Perhaps predictably, when the Enlightenment gave way to high Modernism and the resulting mindset began to govern the reading of Scripture (perhaps it’s high Modernism that I flatten), words like “anthropomorphic” and “primitive” began to attach themselves to those passages where YHWH’s moral life seems most intimately connected to human existence, and the old Platonic and Aristotelian conceptions of God persisted even as their vision of the good human life gave way to utilitarian and nationalist ethics.  Does Moses “seem” to talk YHWH out of destroying the Hebrews?  That must be the wishful thinking of the less-enlightened.  Does YHWH “seem” to become angry at the idolatry of Israel?  Since a God who changes must become worse, in which case God is vulnerable to becoming less than God, or become better, which means that God was not previously God, then any appearance of change must be for the benefit of the dull-minded.  And so on. 

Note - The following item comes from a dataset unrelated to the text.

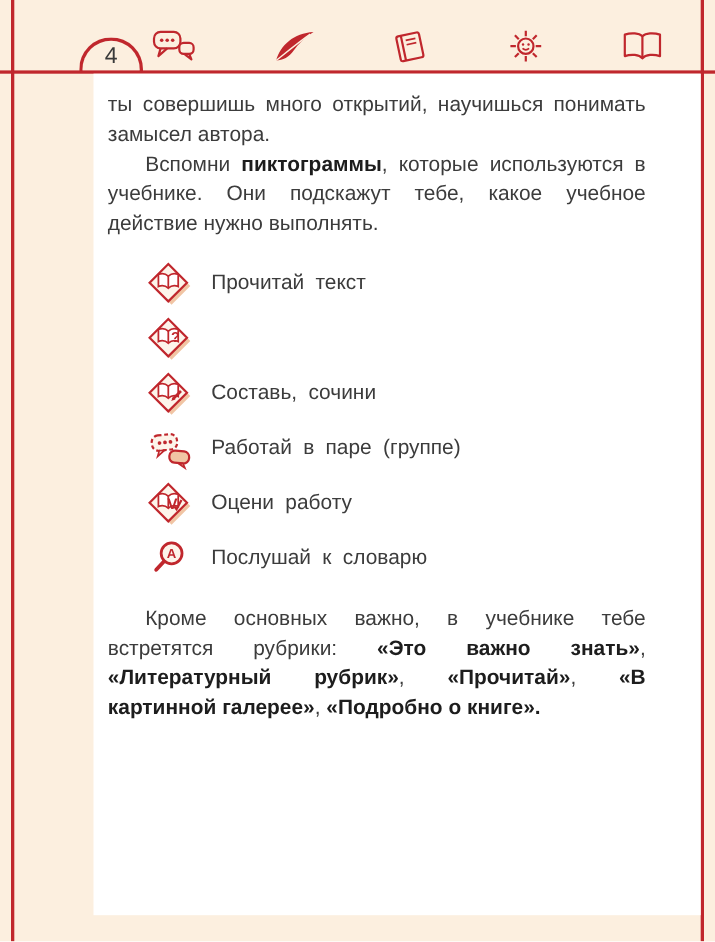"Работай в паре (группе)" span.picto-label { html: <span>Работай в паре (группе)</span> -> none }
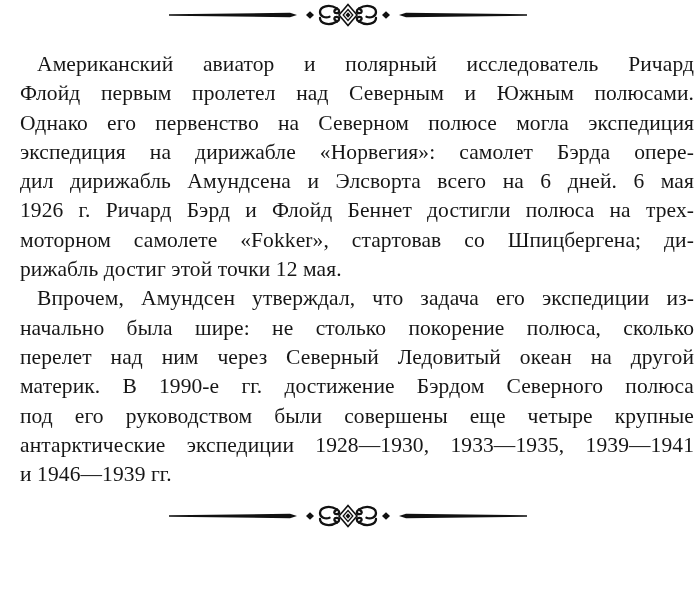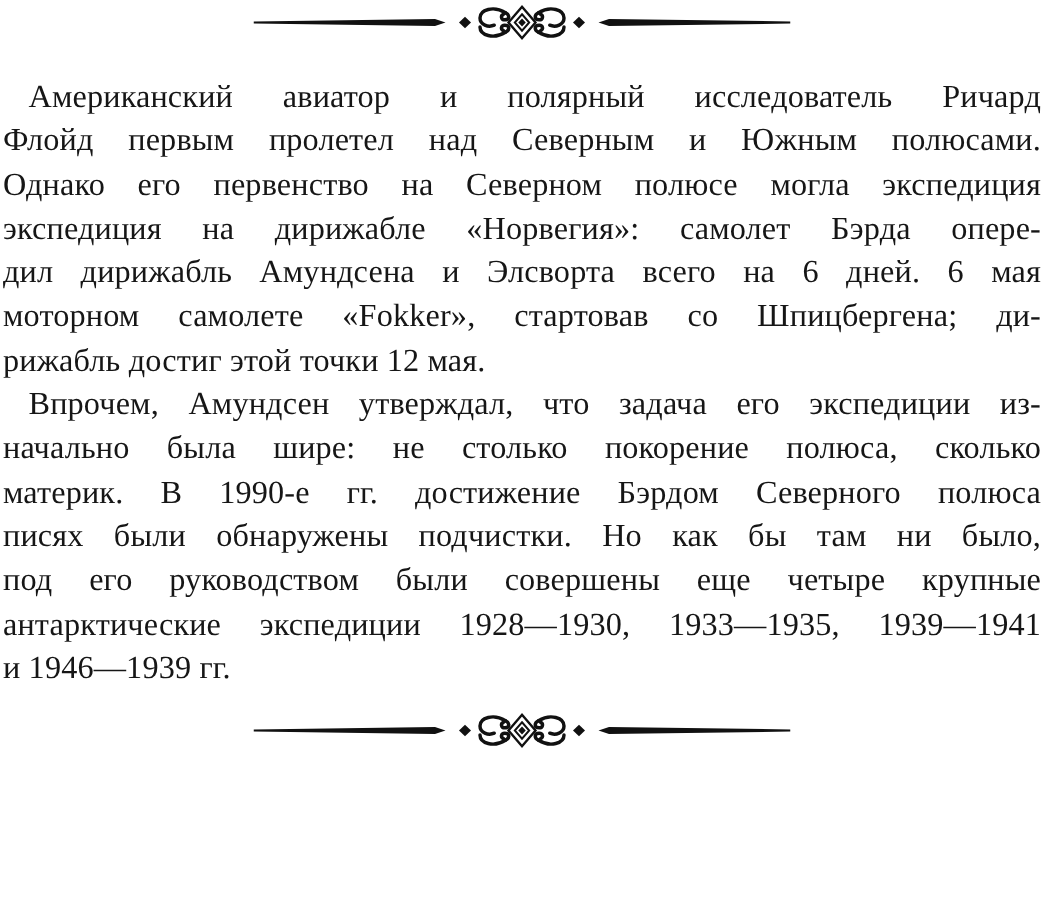"Американский авиатор и полярный" .line { margin-left: none -> 18px }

But in the face of the immutable God’s persistance, the text of the Scriptures continue to beckon, and those voices whom we call Bible continue to praise God not as a God who can never make the world otherwise but as God who will.  Prayers continue to Heaven for healing and for justice, for patience as well as for courage.  And the faithful of God again and again return to the songs, both Psalms and Magnificat, for another season at least keeping up that tension between the static God of Plato and Aristotle and the God-who-redeems of the Bible.  May all of our prayers reach that God who would best hear them.